French Prime Minister Michel Barnier faces the challenge of being ousted by the opposition parties if he uses constitutional tools to push through his budget plan. Both left-wing parties and the far-right National Rally hold the power to put forward a no-confidence motion and take down the French government.

French markets underperform global peers

The French stock market has been under pressure amid months-long political unrest. The CAC 40 is a rare underperformer with a negative performance this year, while global benchmarks all present a strong rally. Year-to-date, the index is down 5.3%, compared to a 5.6% rally of the euro Stoxx 600 and a 15% growth in the DAX. Globally, Wall Street repeatedly reached new highs, with the S&P 500 recording a nearly 26% surge and China’s Hang Seng Index climbing 13% this year.

French banking stocks were hit the most due to uncertainties around the country’s public finance. On Wednesday, shares of BNP Paribas SA slumped as much as 3% to a fresh six-month low. France’s biggest bank’s stock is down more than 11% year to date, in contrast to an 18% rally of the Euro Stoxx 600 banking index. The insurance company, AXA’s shares tumbled 4.3%, and Credit Agricole slid 1.3% on the same day.

France’s political turmoil

In June, former Prime Minister Macron Emmanuel called for a snap election, resulting in a minority government after naming Michel Barnier as the new leader. The conservative veteran unveiled his budget plan, aiming to bring down the government debt level through extensive spending cuts and tax hikes. However, the bill has faced staunch opposition from left-wing alliances and the populist far-right National Rally leader, Marine Le Pen.

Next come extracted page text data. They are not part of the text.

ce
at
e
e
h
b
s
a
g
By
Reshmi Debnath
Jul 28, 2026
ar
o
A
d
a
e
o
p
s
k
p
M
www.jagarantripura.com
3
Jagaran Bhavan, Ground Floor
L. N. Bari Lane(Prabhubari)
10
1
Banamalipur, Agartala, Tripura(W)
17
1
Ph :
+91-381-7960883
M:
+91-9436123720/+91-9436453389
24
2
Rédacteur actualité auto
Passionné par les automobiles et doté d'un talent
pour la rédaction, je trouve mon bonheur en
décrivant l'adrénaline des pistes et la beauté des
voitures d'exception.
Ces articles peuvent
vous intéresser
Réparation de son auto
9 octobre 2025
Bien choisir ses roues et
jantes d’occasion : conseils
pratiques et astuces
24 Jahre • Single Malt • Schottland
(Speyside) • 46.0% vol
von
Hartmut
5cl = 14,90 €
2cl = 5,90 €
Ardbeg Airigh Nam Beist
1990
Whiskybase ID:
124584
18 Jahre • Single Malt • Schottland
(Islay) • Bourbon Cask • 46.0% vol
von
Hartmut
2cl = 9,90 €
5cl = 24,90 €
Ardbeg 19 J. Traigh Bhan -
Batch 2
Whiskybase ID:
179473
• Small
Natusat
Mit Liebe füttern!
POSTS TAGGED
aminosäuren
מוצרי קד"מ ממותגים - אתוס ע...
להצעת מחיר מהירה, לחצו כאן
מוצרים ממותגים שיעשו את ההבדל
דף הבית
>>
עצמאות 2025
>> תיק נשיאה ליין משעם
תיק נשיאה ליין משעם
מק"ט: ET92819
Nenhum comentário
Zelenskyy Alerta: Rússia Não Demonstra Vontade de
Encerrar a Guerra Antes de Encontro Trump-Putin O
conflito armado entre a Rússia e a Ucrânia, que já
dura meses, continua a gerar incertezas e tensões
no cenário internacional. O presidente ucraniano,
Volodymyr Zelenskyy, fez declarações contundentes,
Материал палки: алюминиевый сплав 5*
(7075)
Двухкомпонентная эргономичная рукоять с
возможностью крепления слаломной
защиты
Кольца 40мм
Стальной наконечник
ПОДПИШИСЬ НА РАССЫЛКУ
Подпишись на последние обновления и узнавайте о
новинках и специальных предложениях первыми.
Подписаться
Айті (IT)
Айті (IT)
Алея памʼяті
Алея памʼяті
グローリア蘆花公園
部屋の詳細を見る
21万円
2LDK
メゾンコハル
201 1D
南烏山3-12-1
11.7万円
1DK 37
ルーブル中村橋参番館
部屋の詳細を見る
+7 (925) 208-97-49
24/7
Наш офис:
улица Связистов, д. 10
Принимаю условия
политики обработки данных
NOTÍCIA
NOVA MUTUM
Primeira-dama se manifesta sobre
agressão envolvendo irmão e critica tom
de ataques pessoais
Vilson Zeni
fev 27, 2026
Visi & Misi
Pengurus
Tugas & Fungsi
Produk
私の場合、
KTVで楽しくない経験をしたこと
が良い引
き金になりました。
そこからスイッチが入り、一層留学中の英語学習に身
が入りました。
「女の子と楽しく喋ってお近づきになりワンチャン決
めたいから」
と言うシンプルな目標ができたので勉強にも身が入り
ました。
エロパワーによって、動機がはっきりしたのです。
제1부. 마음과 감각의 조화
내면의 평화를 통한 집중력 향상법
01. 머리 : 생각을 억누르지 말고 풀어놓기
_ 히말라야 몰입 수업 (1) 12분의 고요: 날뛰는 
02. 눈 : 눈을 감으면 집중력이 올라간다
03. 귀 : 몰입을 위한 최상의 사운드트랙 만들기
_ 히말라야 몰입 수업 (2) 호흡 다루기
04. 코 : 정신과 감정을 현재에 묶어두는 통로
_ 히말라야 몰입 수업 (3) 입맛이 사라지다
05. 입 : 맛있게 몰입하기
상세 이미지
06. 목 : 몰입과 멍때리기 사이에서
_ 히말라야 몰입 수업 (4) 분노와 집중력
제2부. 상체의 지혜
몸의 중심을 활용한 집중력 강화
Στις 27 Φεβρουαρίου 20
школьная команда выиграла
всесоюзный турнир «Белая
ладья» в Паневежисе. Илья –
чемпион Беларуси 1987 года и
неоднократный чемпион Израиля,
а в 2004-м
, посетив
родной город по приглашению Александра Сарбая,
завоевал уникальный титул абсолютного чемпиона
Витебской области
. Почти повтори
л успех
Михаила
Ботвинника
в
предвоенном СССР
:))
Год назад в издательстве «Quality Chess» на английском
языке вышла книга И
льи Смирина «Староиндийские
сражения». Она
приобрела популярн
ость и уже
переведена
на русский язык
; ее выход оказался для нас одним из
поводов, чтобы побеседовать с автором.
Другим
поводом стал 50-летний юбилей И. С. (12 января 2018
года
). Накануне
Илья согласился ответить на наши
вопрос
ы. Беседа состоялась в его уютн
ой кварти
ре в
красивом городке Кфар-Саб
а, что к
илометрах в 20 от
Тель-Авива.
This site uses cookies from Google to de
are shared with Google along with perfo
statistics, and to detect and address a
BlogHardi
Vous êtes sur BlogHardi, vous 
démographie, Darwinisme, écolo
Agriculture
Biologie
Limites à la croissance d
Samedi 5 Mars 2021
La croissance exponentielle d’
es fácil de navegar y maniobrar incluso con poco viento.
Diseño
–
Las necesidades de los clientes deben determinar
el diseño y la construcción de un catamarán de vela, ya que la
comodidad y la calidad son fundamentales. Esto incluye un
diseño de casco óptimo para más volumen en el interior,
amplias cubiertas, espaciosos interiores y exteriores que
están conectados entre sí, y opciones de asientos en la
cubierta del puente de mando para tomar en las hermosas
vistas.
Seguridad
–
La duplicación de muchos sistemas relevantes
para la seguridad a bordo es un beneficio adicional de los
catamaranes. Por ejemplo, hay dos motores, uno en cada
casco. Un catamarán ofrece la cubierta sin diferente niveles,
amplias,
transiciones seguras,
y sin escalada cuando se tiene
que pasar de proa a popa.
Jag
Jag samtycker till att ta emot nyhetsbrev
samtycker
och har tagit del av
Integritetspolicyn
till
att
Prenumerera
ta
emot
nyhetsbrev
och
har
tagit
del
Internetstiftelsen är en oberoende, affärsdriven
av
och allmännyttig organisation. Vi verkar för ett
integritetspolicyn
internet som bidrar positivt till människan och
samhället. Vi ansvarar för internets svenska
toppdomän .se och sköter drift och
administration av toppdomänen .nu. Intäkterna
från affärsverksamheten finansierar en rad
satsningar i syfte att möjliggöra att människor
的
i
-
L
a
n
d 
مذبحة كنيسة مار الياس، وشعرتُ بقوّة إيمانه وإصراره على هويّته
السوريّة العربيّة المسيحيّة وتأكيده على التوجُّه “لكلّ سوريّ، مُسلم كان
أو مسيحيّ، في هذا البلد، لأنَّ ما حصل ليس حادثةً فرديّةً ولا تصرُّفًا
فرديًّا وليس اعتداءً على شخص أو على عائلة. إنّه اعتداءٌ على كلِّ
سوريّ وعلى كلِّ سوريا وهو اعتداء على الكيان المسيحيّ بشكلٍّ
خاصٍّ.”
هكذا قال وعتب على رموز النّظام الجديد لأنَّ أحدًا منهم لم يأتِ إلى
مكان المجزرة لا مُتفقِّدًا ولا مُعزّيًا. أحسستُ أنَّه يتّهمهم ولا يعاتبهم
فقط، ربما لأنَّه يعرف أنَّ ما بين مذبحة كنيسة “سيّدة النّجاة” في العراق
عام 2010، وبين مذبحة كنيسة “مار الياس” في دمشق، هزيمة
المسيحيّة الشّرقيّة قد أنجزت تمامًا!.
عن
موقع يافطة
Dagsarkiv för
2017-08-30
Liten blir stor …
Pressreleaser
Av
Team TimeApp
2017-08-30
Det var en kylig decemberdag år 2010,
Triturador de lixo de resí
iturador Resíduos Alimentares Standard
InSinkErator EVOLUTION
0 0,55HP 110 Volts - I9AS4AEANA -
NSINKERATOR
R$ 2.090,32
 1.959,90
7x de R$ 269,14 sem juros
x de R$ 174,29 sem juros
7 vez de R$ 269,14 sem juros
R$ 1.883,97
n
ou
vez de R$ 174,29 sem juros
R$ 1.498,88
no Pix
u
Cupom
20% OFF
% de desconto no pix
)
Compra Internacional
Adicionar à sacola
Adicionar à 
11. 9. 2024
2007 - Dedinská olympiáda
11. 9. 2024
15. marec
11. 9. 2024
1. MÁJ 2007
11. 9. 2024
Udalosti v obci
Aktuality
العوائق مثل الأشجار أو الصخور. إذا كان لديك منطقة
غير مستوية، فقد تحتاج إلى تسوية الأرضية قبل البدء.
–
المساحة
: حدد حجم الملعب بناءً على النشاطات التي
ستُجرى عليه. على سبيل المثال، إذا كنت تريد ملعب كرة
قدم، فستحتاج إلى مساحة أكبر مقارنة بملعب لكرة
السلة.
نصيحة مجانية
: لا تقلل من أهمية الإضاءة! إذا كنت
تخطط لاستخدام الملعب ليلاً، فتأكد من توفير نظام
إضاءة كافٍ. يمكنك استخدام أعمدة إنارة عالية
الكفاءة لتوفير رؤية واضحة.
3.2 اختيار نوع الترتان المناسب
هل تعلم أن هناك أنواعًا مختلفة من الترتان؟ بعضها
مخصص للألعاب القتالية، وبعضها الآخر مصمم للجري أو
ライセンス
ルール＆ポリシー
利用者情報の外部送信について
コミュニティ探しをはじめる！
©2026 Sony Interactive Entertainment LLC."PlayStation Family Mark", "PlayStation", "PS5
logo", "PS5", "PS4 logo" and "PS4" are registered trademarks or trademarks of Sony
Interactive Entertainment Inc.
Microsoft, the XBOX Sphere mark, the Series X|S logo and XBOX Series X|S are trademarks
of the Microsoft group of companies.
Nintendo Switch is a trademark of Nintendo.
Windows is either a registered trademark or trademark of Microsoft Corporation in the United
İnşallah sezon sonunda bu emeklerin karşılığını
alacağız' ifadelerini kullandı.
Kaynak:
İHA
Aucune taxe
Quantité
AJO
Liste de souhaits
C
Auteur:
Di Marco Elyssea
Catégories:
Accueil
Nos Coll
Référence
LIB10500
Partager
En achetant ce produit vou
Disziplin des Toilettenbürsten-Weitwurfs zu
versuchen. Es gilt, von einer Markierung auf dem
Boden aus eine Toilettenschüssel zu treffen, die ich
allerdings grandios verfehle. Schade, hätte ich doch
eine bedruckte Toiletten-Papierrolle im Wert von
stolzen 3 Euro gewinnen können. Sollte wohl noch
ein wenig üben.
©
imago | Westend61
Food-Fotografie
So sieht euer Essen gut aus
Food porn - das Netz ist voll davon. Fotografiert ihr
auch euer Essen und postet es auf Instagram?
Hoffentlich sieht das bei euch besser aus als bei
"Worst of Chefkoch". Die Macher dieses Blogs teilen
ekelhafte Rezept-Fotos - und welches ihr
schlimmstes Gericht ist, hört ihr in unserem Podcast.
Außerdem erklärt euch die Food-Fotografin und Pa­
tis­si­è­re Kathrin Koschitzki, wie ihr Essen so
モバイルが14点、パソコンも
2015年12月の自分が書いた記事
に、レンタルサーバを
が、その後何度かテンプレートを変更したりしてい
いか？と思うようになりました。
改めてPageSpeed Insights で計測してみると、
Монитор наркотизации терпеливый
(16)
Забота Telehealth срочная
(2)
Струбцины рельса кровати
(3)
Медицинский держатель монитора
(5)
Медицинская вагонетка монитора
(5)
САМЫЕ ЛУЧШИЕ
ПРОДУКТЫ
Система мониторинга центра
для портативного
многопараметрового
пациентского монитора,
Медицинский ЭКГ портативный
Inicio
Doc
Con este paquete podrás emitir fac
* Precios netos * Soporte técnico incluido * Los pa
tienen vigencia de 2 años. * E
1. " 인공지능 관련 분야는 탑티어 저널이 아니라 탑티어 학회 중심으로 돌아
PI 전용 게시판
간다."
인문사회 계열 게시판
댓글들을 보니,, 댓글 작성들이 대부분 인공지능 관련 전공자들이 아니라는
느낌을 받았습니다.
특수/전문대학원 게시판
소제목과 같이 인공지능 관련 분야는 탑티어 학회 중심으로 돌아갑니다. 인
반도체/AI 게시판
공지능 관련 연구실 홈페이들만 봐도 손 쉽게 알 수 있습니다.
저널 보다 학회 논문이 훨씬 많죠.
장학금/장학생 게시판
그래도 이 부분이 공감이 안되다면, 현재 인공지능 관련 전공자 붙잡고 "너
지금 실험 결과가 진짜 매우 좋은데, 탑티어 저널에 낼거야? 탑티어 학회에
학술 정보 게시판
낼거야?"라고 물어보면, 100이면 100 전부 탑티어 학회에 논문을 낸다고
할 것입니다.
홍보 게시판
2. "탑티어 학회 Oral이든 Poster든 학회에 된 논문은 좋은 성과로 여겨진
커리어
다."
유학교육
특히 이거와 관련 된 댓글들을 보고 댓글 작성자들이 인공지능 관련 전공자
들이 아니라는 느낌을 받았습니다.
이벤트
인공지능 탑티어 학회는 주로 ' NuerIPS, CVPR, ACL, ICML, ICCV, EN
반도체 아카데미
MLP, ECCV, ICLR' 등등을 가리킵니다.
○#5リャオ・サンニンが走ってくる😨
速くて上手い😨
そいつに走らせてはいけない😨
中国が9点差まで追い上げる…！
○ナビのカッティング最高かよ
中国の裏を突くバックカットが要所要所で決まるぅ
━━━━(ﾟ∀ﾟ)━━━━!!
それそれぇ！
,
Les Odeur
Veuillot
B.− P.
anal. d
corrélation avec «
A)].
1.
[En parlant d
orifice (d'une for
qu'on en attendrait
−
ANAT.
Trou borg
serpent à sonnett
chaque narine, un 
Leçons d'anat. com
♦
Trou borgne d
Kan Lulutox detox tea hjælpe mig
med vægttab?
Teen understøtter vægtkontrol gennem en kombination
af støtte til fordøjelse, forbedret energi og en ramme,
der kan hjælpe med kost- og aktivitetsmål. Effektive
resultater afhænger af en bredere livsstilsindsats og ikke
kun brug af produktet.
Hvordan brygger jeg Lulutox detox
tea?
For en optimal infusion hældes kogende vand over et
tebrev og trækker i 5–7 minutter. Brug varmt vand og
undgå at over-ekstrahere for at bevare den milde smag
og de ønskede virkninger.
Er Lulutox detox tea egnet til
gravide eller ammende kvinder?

This political gridlock raises concerns about a potential Greece-style crisis, as France’s deficit is projected to reach 6.1% of its gross domestic product (GDP) this year -more than double the limit required by the European Union. According to European Commission projections, France’s debt-to-GDP ratio is expected to reach 112.4% in 2024, the second highest in the EU. The government’s plan to reduce this ratio by 5.1% next year is widely seen as unachievable. In May, S&P Global Ratings downgraded France’s credit score from AA to AA-, forecasting a deficit level of 3% of GDP until 2027.

Concerns over France’s political and financial stability have pushed the spread between German and French government bond yields – a key measure of market risk sentiment -to 86 basis points, the highest level since July 2012.

Euro may face further pressure

France’s political uncertainty, alongside Germany’s auto industry crisis and Trump’s tariff threat, added to the eurozone’s gloomy economic outlook. This will likely lead to a further depreciation in the euro against other currencies in the G-10 group, particularly the US dollar. The EUR/USD slid slightly overnight to mid-1.05 at 5:50 am CET today, remaining at a one-year low.